Both sides of Ruby Ridge clash faulted
By Robert L. Jackson and Ronald J. Ostrow Los Angeles Times
WASHINGTON - Three years later, with the eagle-like vision of hindsight, the violent confrontation at Ruby Ridge, Idaho, looks like nothing so much as a tragedy that need never have happened.
For all the charges and countercharges from both sides, the evidence emerging from three weeks of Senate hearings suggests that Randy Weaver and a small army of federal agents lumbered into deadly conflict more by accident than design.
Each side was spurred on by internal pressures. Each had created overblown images of the other. And each believed - and still believes - that it was forced by the other into confrontation and the outbursts of gunfire that claimed the lives of a deputy U.S. marshal, a 14-year-old boy and his mother.
For their part, Weaver and his wife had plunged so deeply into the fogs of white separatism, anti-government conspiracy theories and religious militancy that they faced the outside world with violent rhetoric and aggressive, threatening defiance.
Their isolated homestead beside Ruby Ridge in the mountains of northern Idaho bristled with guns. And Randy Weaver, holed up with his family, openly defied a federal court order to appear on weapons charges and issued bellicose warnings against agents trying to arrest him.

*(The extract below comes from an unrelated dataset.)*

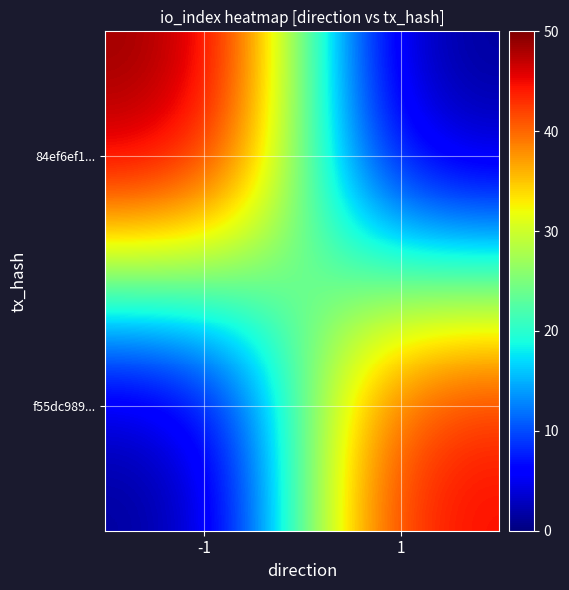

Reading left to right, what are all the values shown in this chart?

84ef6ef1...: -1=50	1=0
f55dc989...: -1=0	1=46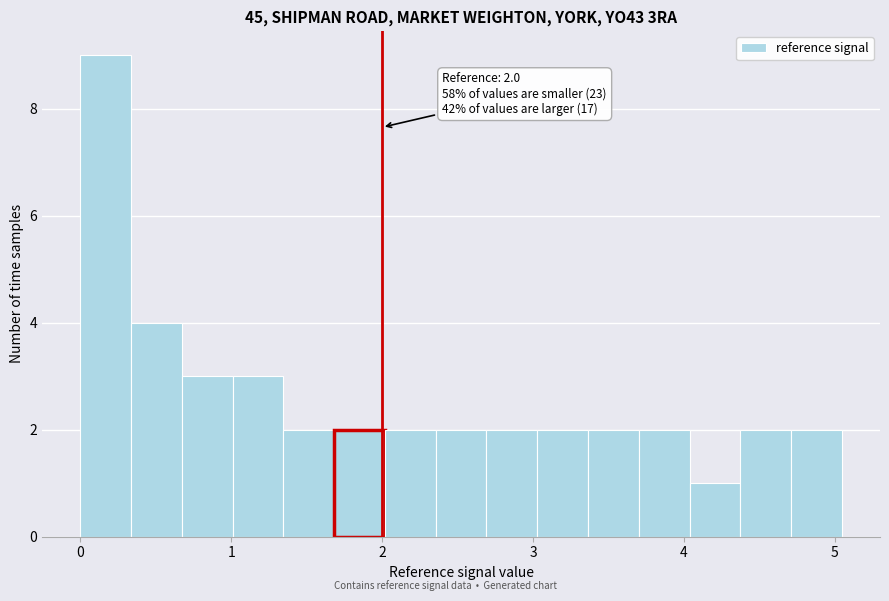

Around what value on the x-axis is the tallest bar? Give the approximate position of its centre, as read against the axis.

0.2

At the same time, the actions of federal law enforcement agencies and the court at several stages of the protracted affair were shaped not purely by the actions of the Weavers but by the officials' own internal pressures and attitudes.
The result was distortions and exaggerations in the federal agents' view of the situation they faced, which played a role in tipping the case toward violence.
"It's clear that the people involved had some correct information, some hazy information, some information that was partly true and some that was outright false," Sen. Fred Thompson, R-Tenn., a member of the Senate Judiciary Committee's subcommittee on terrorism that conducted the hearings, told federal officials.
For example, the Treasury Department's Bureau of Alcohol, Tobacco and Firearms once classified Weaver among the nation's "major firearms suppliers" and listed him as having a history of criminal violations, although he had sold an undercover ATF operative two sawed-off shotguns and had no other record of illegal activity.